The science of how diet can change the way sugar tastes
Researchers at the University of Sydney have discovered the basic science of how sweet taste perception is fine-tuned in response to different diets. While it has long been known that food can taste different based on previous experience, until now we didn't know the molecular pathways that controlled this effect.
Professor Greg Neely at the Charles Perkins Centre and School of Life and Environmental Sciences with Professor Qiaoping Wang (formerly at the Charles Perkins Centre and now based at Sun Yat-Sen University, China) used fruit flies to study sweet taste. They learned that taste is highly subjective based on previous experience.
Professor Neely said they learned four important things:
1. The food animals eat can change how they perceive future food.
2. This response uses the same machinery that the brain uses to learn.
3. Pathways that can extend lifespan were also involved in enhancing taste perception, and diets in fruit flies that promote long life were also found to enhance taste perception.
4. Lifespan, learning and sensory perception are linked in ways we are just starting to understand.
"We found that the fruit fly 'tongue' - taste sensors on its proboscis and front feet - can learn things using the same molecular pathways that the fly brain uses to learn things. Central to this is the neurotransmitter dopamine.
"It turns out these are also the same chemical pathways that humans use to learn and remember all sorts of things," Professor Neely said. "This really highlights how learning is a whole-body phenomenon; and was a complete surprise to us."
Professor Wang, who led the study, said: "We were surprised to find that a protein-restricted diet that makes an animal live much longer also turns up the intensity of sucrose perception for that animal, and that is dependent on the same learning and longevity pathways.
"The response was also really specific. For example, when we fed flies food that had no sweetness, the animals' sweet taste perception was enhanced, but only for glucose, not for fructose. We have no idea why they specifically focus just on one kind of sugar when they perceive them both as sweet."

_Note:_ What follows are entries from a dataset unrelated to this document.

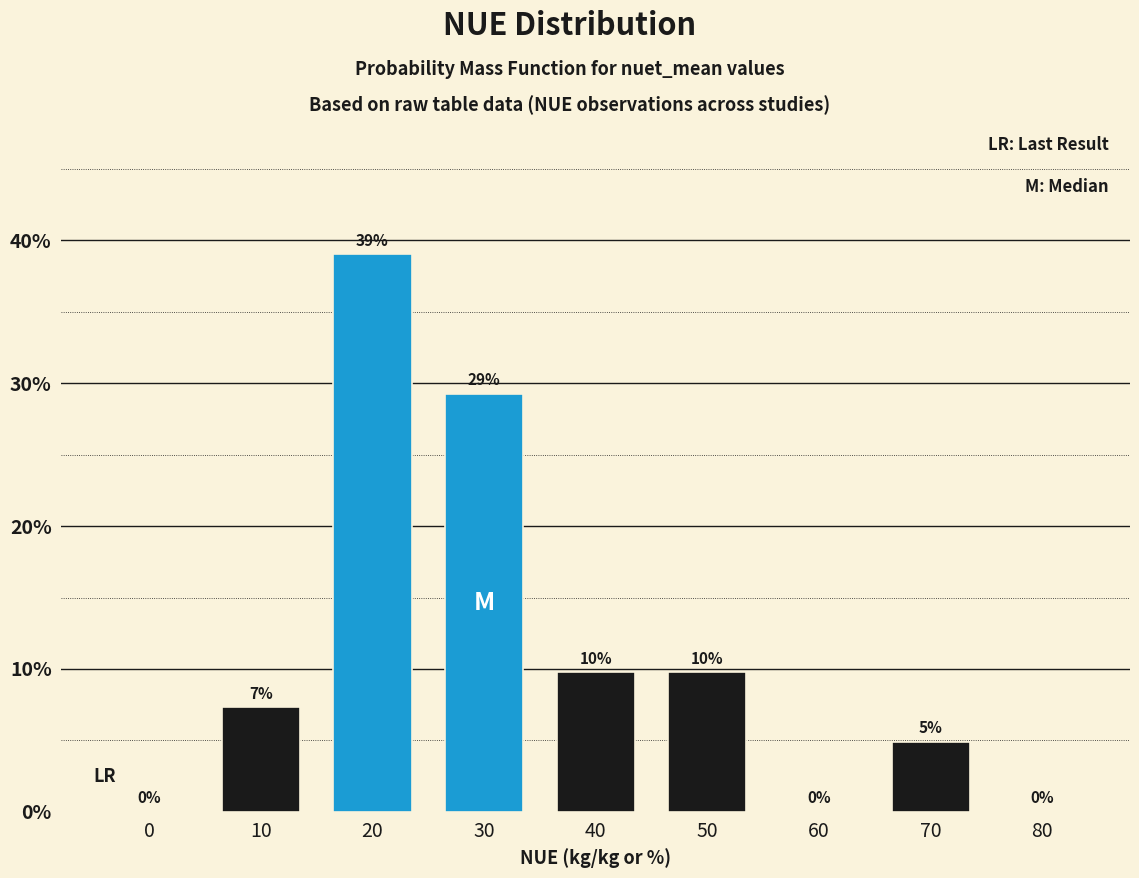

Are the bars horizontal?

No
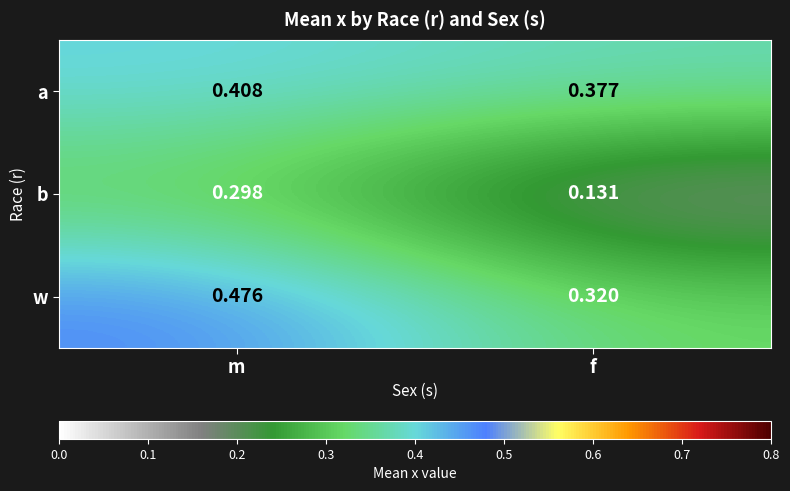

Which category has the lowest value in the a series?

f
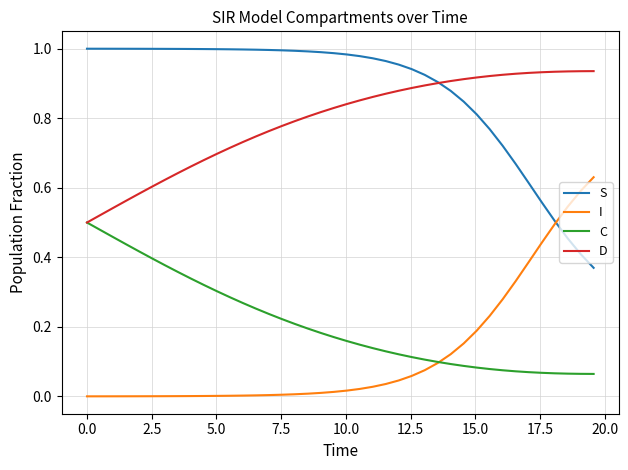

True or false: I and D intersect in this chart.

False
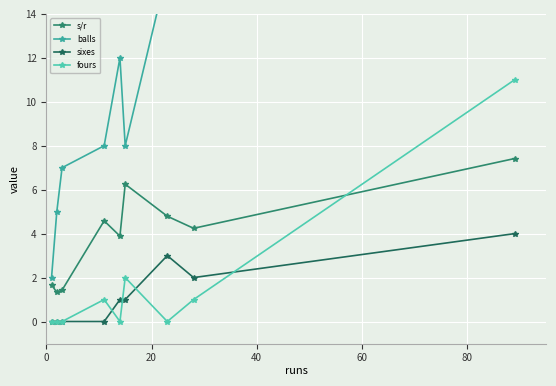

True or false: fours and s/r cross at least once.

True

"We also found that eating high amounts of sugar suppressed sweet taste perception, making sugar seem less sweet," Professor Neely said. "This finding, which occurs through a different mechanism, matched nicely with recent results from our colleague Monica Dus at the University of Michigan, who is the world expert in this area."
Taste study
The researchers found if they changed the diet of the fruit fly (increasing sugar, removing taste of sugar, increasing protein, changing sugar for complex carbohydrate), this drastically altered how well the fruit fly could taste subsequent sugar after a few days. Flies normally live about 80 days in optimal circumstances.
"We found that when flies ate unsweetened food, this made sugary food taste much more intense," Professor Wang said.
"Then we looked at all the proteins that changed in the fruit fly 'tongue' in response to diet, and we investigated what was happening," Professor Neely said.
They found the sensation of taste is controlled by dopamine (the "reward" neuromodulator). The researchers then mapped the pathway and found the same pathways that are well established as controlling learning and memory or promoting long life also enhance taste sensation.
"While this work was conducted in fruit flies, the molecules involved are conserved through to humans. We know humans also experience changes in taste perception in response to diet, so it's possible the whole process is conserved; we will have to see," Professor Wang said.
The research published in Cell Reports, is a follow up study to Professor's Neely's work testing the effects of artificial sweeteners in humans. That research found artificial sweeteners activate a neuronal starvation pathway, and end up promoting increased food intake, especially when combined with a low-carb diet.
"Our first studies were focused on how different food additives impact the brain, and from this we found taste changed in response to diet, so here we followed up that observation and describe how that works," Professor Neely said. "Turns out the fly 'tongue' itself is remembering what has come before, which is kind of neat."